**Directions for this task**
For each entry below, write an exact copy and leave out the images.

(Records shown begins)

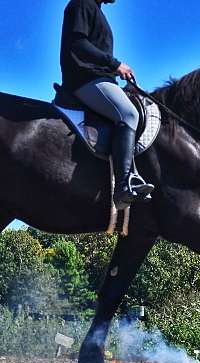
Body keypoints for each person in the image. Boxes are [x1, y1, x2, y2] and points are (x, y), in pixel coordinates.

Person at [60, 0, 154, 209]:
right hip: (84, 79)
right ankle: (123, 186)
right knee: (128, 114)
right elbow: (78, 44)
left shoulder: (95, 9)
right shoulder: (82, 4)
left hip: (98, 78)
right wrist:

(Records shown ends)

**Written solution**
Body keypoints for each person in the image. Boxes are [x1, y1, x2, y2] and points are (x, y), in pixel coordinates.

Person at [60, 0, 154, 209]:
right hip: (84, 79)
right ankle: (123, 186)
right knee: (128, 114)
right elbow: (78, 44)
left shoulder: (95, 9)
right shoulder: (82, 4)
left hip: (98, 78)
right wrist:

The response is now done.